The scalping strategy returns a short signal when the 50-period MA crosses below the 100-period MA, signalling a short-term downtrend. Besides this condition, the price also has to make a pullback to the 50-period MA (return and touch the MA), and the Stochastic indicator should return from oversold market conditions (below 20) to normal conditions (between 20 and 80). When all these conditions are met, we can enter with a short position in bitcoin CFDs.
This scalping strategy usually returns the best results when used on very short timeframes, such as the 1-minute or 5-minute timeframes. Stop Losses should be placed just above the recent swing high in the case of short positions, or below the recent swing low in the case of long positions. Profit targets should be at least the size of the Stop Loss, returning at least a 1:1 reward-to-risk ratio.
A short entry is shown on the chart above. As you can see, all three conditions are met – the fast-slow MA crossover, the price pullback to the MAs, and the Stochastics indicator with a value of above 20. As usual, scalping strategies aim for a large number of trade signals during the day with relatively small profit targets.
Day trading bitcoin CFDs is not much different from day trading other financial instruments. What you want to do is look out for familiar chart patterns, for breakouts of support and resistance levels, follow the overall trend, or trade the price corrections of an established trend. In this regard, there are three main ways to day trade bitcoin CFDs.
In this day trading style, we would look for breakouts around familiar price ranges and chart patterns such as Head & Shoulders, double tops and bottoms, various triangle patterns, or channel and trend line breakouts, to name a few. A breakout is usually followed by a significant buying or selling momentum in the direction of the breakout, and day traders aim to catch this momentum and profit on it. To do so, day traders often use pending orders such as Stop and Limit orders, with the execution price set just above or below the anticipated breakout level.
The chart above shows a typical breakout trade setup on bitcoin based on a symmetrical triangle pattern. Breakout traders would like to catch the breakout as soon as it happens, with a profit target equal to the height of the triangle pattern itself.
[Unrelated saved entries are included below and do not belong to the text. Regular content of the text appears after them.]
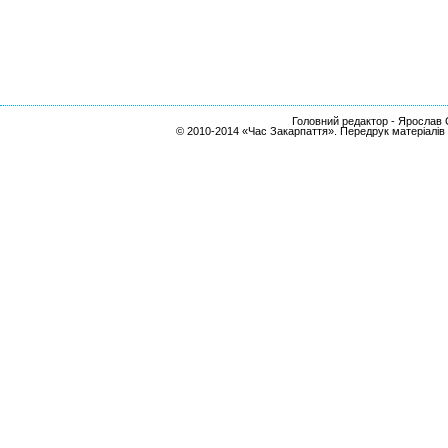
Головний редактор - Ярослав С
© 2010-2014 «Час Закарпаття». Передрук матеріалів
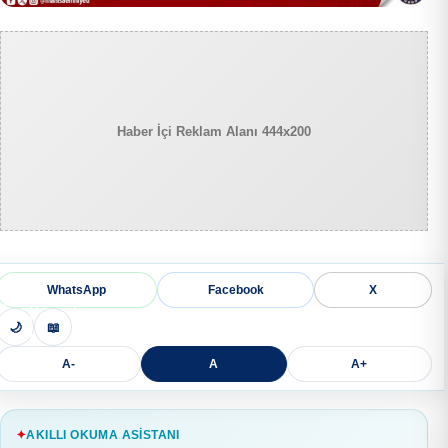
Haber İçi Reklam Alanı 444x200
WhatsApp
Facebook
X
🌙
📖
A-
A
A+
AKILLI OKUMA ASISTANI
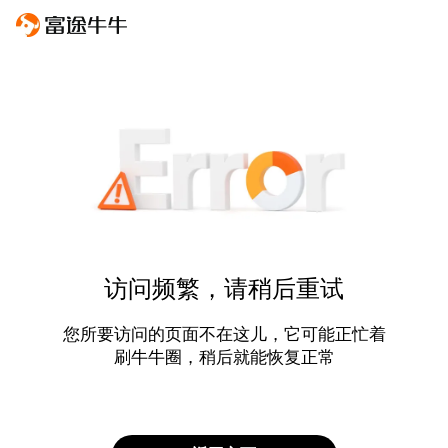
访问频繁，请稍后重试
您所要访问的页面不在这儿，它可能正忙着
刷牛牛圈，稍后就能恢复正常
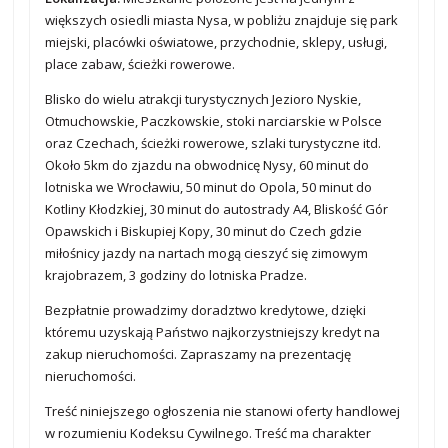
większych osiedli miasta Nysa, w pobliżu znajduje się park
miejski, placówki oświatowe, przychodnie, sklepy, usługi,
place zabaw, ścieżki rowerowe.
Blisko do wielu atrakcji turystycznych Jezioro Nyskie,
Otmuchowskie, Paczkowskie, stoki narciarskie w Polsce
oraz Czechach, ścieżki rowerowe, szlaki turystyczne itd.
Około 5km do zjazdu na obwodnicę Nysy, 60 minut do
lotniska we Wrocławiu, 50 minut do Opola, 50 minut do
Kotliny Kłodzkiej, 30 minut do autostrady A4, Bliskość Gór
Opawskich i Biskupiej Kopy, 30 minut do Czech gdzie
miłośnicy jazdy na nartach mogą cieszyć się zimowym
krajobrazem, 3 godziny do lotniska Pradze.
Bezpłatnie prowadzimy doradztwo kredytowe, dzięki
któremu uzyskają Państwo najkorzystniejszy kredyt na
zakup nieruchomości. Zapraszamy na prezentację
nieruchomości.
Treść niniejszego ogłoszenia nie stanowi oferty handlowej
w rozumieniu Kodeksu Cywilnego. Treść ma charakter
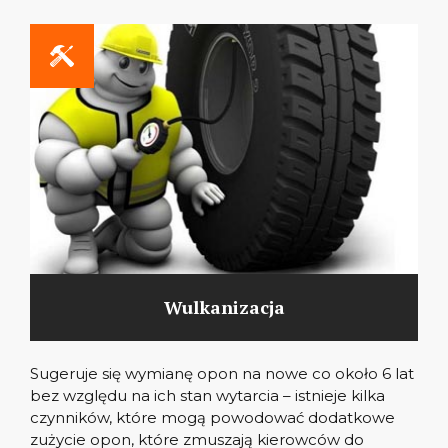
Wulkanizacja
Sugeruje się wymianę opon na nowe co około 6 lat
bez względu na ich stan wytarcia – istnieje kilka
czynników, które mogą powodować dodatkowe
zużycie opon, które zmuszają kierowców do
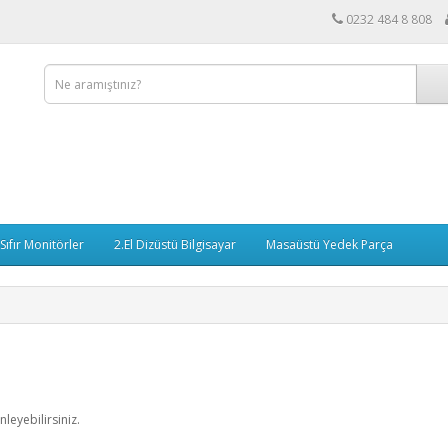
0232 484 8 808
Sıfır Monitörler
2.El Dizüstü Bilgisayar
Masaüstü Yedek Parça
eyebilirsiniz.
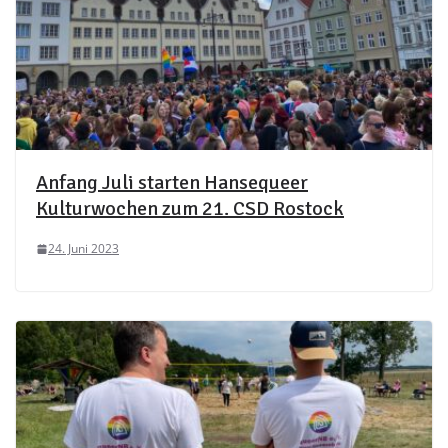
Anfang Juli starten Hansequeer
Kulturwochen zum 21. CSD Rostock
24. Juni 2023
A trend-following day trading approach is based on trading the underlying trend of the cryptocurrency. While this used to be an extremely profitable approach a few years ago when the crypto-market knew only one direction – up – nowadays most cryptocurrencies are ranging, and a breakout approach would likely produce better results. However, if a new trend in bitcoin is established, characterized by higher highs and higher lows in uptrends or lower lows and lower highs in downtrends, a trend-following trading approach could again be a viable strategy.
A simple trend-following setup based on the 4-hour timeframe and a falling channel is shown on the chart above. Each time the price comes close to the upper edge of the channel, a Sell Order could be executed. Under this approach, it’s important that the price hit consecutive lower lows and lower highs during a downtrend, or higher highs and higher lows during an uptrend.
Finally, bitcoin can also be traded with a countertrend approach which refers to catching price corrections which go against an established trend. Given the price volatility of the crypto-market and its strong and long-lasting trends in the past, I wouldn’t personally recommend this trading approach as it involves significantly more risk than a breakout and trend-following approach.
While we mostly covered bitcoin in this article, other cryptocurrencies don’t differ much. Coins like litecoin, ripple, ethereum or bitcoin cash all exhibit similar price patterns and behaviours like bitcoin, and traders are free to trade those cryptocurrencies which show the best trade setups. However, bear in mind that most so-called altcoins are positively correlated with the price of bitcoin – when bitcoin goes up, most altcoins go up, and when bitcoin goes down, other altcoins usually follow.